3.1.5. Sewage Reduction

Sewage reduction refers to reducing sewage produced during the manufacturing process. Sewage reduction is the main feature that drives Chinese SMEs to utilize green materials, and most cases commented that they used different green materials, aiming to reduce the amount and variety of sewage. For example, firm A utilized environmentally friendly silicone surface treatment adhesive when aiming to reduce sewage creation. As firm A explained, “our sewage mainly comes from washing and spitting processes… so we used environmentally friendly silicone surface treatment adhesive for reduce organic matter in sewage”. In addition, firm B also mentioned that the main target of green material utilization was to reduce sewage production. They gave an example: “our main pollution is sewage, so our most green material utilization aims to reduce sewage. For example, one aim we selected environmentally friendly solder and heavy metal free PCB ink is to avoid produce sewage with heavy metal after following cleaning process. In addition, we used halogen-free solvent as we want to reduce Halogenated organic pollutants in sewage”. Furthermore, firm C also believed that they used some green materials that could reduce sewage production, especially paints and cleaning agents. Moreover, firm D indicated that they created a lot of sewage during their manufacturing processes, especially the steel pretreatment process, so they selected a green cleaning agent that did not seriously harm the environment. For example, firm D used a pickling agent, which had less impact on the environment and was not harmful to personal health like oxalic acid, to replace traditional cleaning agents such as vitriol.

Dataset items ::
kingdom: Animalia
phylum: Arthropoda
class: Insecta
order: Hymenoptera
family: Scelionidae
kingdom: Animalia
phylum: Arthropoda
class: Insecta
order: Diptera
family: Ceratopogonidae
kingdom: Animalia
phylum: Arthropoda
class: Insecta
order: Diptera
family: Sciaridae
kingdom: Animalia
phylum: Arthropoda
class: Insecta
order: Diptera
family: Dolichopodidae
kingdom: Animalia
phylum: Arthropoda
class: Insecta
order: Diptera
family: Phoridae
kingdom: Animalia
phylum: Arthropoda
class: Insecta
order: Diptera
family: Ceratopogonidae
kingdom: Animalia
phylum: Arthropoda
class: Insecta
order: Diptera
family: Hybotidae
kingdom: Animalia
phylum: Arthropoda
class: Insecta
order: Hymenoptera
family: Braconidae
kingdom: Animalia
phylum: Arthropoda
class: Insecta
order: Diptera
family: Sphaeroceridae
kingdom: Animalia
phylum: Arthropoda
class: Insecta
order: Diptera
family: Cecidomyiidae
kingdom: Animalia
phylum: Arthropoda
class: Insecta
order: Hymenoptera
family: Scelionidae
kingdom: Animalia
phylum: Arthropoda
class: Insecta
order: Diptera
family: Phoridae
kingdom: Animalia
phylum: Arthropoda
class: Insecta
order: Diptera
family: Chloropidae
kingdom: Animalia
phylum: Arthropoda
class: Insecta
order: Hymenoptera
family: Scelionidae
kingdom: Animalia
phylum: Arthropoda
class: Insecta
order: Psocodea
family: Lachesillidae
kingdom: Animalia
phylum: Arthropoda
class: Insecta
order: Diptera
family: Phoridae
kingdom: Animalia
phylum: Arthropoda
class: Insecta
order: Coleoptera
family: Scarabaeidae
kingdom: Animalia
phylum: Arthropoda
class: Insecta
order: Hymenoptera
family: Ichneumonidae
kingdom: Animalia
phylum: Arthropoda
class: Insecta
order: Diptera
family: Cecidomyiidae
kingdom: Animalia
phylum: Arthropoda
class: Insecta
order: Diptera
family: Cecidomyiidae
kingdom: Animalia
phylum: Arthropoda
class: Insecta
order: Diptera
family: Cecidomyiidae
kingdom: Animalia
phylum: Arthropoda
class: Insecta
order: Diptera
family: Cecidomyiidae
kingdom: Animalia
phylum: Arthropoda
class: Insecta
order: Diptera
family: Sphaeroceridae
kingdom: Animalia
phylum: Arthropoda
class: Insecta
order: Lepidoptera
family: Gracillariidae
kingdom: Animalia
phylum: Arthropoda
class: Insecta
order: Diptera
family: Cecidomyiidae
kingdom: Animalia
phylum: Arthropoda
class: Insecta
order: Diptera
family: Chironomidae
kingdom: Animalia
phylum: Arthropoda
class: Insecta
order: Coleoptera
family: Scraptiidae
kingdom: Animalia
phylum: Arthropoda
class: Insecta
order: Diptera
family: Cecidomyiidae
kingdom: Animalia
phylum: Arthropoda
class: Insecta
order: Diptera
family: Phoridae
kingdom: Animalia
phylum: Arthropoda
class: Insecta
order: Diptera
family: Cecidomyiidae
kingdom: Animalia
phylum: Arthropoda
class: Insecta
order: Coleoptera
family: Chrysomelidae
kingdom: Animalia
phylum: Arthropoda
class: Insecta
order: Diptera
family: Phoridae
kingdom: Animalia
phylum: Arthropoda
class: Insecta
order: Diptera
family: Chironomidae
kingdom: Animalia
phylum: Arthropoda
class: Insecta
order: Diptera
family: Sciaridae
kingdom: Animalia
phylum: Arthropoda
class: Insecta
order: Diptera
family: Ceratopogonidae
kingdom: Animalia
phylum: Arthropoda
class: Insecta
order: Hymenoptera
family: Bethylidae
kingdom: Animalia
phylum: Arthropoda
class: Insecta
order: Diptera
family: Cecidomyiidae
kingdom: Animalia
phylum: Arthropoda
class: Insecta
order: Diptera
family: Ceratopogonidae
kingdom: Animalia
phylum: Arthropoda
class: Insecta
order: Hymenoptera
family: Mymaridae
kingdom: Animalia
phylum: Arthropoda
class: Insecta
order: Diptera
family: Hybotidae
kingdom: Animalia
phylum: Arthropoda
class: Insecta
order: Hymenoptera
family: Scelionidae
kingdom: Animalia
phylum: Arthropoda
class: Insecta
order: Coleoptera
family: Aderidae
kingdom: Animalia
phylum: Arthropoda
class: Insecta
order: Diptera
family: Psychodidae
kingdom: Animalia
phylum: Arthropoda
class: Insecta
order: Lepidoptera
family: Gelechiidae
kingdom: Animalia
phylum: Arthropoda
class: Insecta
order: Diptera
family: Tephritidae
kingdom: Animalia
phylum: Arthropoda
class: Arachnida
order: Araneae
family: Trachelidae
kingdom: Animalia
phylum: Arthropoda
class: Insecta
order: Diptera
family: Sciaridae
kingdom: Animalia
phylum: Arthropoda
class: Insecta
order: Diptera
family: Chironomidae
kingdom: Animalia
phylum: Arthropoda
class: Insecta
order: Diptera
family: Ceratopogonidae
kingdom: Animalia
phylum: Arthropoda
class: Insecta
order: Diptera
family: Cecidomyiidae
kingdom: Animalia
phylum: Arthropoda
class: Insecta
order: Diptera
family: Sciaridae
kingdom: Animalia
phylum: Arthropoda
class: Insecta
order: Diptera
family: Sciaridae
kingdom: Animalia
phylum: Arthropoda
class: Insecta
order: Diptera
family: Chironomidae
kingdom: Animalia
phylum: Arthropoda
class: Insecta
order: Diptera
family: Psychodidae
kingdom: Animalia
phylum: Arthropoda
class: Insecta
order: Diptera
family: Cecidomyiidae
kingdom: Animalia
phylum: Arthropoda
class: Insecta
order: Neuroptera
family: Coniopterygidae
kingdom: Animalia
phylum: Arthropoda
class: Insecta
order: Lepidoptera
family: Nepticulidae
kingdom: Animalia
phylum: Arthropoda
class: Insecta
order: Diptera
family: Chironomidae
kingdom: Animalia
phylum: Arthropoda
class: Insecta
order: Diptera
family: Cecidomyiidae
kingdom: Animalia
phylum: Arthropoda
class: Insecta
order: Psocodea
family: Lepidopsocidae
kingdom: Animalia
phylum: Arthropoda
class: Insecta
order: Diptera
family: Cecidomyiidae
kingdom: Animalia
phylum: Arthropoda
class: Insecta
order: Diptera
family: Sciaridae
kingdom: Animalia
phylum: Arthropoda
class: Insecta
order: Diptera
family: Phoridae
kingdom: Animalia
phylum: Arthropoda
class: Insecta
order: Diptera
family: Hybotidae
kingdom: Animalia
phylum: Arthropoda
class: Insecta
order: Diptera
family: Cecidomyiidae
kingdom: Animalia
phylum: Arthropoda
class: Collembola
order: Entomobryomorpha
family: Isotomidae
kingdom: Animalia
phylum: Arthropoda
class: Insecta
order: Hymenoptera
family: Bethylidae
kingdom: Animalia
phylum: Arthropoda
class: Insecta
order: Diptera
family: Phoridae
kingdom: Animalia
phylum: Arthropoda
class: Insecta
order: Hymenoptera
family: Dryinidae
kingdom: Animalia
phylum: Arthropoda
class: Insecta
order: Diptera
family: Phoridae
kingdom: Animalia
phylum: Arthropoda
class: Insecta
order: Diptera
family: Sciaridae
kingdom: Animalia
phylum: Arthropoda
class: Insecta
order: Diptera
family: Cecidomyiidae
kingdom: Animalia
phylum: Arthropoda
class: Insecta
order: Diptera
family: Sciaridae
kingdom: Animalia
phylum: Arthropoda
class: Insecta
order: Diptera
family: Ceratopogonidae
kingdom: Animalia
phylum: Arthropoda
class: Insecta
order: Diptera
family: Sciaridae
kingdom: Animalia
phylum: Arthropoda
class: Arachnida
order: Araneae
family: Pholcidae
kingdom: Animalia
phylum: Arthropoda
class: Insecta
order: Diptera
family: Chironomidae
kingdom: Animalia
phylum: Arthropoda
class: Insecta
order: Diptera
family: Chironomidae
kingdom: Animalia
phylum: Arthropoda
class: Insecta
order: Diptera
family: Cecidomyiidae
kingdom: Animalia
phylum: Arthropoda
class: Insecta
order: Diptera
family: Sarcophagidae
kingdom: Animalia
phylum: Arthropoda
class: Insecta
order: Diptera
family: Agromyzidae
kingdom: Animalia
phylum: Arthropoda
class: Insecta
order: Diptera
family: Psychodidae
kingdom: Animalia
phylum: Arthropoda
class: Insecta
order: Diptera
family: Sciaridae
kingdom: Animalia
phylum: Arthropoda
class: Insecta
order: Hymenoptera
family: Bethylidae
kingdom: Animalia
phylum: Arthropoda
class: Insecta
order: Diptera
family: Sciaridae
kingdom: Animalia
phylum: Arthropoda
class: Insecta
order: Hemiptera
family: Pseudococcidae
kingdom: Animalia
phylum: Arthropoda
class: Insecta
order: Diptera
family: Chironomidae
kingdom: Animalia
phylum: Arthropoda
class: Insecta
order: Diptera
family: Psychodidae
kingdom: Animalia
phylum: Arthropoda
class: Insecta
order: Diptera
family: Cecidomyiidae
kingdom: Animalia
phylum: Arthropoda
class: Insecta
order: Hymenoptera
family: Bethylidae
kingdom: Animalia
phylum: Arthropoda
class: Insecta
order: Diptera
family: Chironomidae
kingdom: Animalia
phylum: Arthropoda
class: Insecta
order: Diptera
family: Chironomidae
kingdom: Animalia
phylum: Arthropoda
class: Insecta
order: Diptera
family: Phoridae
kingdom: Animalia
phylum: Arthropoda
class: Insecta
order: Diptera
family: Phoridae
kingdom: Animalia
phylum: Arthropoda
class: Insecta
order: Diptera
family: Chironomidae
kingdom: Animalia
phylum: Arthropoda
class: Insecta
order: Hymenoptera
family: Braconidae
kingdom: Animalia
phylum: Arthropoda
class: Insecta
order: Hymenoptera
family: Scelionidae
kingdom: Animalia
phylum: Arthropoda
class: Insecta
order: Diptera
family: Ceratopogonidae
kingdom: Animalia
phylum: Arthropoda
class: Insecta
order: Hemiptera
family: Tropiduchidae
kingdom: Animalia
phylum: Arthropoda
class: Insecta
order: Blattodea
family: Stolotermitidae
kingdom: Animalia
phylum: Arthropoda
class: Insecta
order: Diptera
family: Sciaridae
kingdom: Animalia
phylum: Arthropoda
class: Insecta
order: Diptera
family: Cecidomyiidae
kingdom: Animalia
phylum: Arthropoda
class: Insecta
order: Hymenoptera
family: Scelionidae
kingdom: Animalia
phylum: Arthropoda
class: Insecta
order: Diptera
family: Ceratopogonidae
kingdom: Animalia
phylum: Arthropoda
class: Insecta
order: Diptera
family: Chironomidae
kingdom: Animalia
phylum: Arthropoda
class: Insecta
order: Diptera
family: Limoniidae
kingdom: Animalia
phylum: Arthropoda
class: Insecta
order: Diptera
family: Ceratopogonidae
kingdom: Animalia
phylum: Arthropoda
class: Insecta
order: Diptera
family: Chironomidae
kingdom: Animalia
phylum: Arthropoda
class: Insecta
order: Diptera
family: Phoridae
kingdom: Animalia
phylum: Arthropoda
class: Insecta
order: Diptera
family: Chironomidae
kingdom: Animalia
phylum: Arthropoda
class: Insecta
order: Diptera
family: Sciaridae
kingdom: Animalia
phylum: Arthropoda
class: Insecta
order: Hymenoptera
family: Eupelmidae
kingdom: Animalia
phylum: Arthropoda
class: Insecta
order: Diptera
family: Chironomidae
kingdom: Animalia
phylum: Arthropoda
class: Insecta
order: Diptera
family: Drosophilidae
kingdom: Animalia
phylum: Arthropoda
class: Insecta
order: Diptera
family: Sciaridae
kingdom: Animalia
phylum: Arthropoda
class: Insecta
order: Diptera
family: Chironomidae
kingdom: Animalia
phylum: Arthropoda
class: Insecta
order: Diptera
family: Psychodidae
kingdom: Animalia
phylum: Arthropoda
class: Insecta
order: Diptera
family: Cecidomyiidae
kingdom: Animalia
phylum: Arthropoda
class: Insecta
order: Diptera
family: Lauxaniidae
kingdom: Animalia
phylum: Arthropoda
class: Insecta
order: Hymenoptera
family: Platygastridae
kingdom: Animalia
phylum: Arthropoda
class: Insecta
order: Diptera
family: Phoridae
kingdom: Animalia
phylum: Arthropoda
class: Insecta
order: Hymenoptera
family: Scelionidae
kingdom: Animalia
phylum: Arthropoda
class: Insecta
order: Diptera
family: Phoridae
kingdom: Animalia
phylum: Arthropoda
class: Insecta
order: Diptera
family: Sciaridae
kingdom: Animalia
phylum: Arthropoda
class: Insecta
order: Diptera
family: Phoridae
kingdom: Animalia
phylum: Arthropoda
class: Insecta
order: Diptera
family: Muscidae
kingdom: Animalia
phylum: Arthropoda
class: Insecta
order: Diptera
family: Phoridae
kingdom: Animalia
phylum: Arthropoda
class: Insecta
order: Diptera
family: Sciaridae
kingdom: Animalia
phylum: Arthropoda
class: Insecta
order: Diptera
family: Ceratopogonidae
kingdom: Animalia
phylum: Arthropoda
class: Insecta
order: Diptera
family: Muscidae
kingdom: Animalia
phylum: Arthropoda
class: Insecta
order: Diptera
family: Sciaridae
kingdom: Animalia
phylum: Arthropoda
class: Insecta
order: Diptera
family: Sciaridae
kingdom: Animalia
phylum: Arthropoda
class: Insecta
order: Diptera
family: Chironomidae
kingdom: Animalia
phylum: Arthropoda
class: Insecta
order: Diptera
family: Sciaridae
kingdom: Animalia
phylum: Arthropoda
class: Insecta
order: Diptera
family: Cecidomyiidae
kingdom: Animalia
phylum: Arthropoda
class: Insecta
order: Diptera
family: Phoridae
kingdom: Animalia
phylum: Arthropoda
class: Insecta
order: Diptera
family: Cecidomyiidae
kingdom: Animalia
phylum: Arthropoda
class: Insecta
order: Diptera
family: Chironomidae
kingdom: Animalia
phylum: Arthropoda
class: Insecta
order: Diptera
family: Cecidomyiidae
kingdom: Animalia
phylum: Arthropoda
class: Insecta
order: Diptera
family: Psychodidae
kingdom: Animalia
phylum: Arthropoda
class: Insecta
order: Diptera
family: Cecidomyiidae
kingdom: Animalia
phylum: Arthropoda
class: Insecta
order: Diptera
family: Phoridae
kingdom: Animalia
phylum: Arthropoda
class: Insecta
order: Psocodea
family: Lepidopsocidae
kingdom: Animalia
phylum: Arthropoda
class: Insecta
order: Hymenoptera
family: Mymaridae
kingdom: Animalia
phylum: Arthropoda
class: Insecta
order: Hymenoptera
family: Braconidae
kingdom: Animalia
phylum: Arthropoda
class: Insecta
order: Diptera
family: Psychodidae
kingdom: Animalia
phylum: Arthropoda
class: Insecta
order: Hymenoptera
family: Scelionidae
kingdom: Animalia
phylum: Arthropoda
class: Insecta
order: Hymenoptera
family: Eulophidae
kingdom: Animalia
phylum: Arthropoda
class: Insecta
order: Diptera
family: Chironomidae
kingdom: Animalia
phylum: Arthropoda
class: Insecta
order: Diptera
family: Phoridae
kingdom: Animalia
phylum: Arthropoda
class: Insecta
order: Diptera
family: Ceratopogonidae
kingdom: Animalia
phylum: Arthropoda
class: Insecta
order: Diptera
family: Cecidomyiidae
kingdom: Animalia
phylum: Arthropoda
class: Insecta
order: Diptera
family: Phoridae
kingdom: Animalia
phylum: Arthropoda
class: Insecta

ABOUT THIS EXERCISE ::
Repeat the entire sewage reduction passage word for word. Work from the sewage reduction passage alone.

THE ANSWER ::
3.1.5. Sewage Reduction

Sewage reduction refers to reducing sewage produced during the manufacturing process. Sewage reduction is the main feature that drives Chinese SMEs to utilize green materials, and most cases commented that they used different green materials, aiming to reduce the amount and variety of sewage. For example, firm A utilized environmentally friendly silicone surface treatment adhesive when aiming to reduce sewage creation. As firm A explained, “our sewage mainly comes from washing and spitting processes… so we used environmentally friendly silicone surface treatment adhesive for reduce organic matter in sewage”. In addition, firm B also mentioned that the main target of green material utilization was to reduce sewage production. They gave an example: “our main pollution is sewage, so our most green material utilization aims to reduce sewage. For example, one aim we selected environmentally friendly solder and heavy metal free PCB ink is to avoid produce sewage with heavy metal after following cleaning process. In addition, we used halogen-free solvent as we want to reduce Halogenated organic pollutants in sewage”. Furthermore, firm C also believed that they used some green materials that could reduce sewage production, especially paints and cleaning agents. Moreover, firm D indicated that they created a lot of sewage during their manufacturing processes, especially the steel pretreatment process, so they selected a green cleaning agent that did not seriously harm the environment. For example, firm D used a pickling agent, which had less impact on the environment and was not harmful to personal health like oxalic acid, to replace traditional cleaning agents such as vitriol.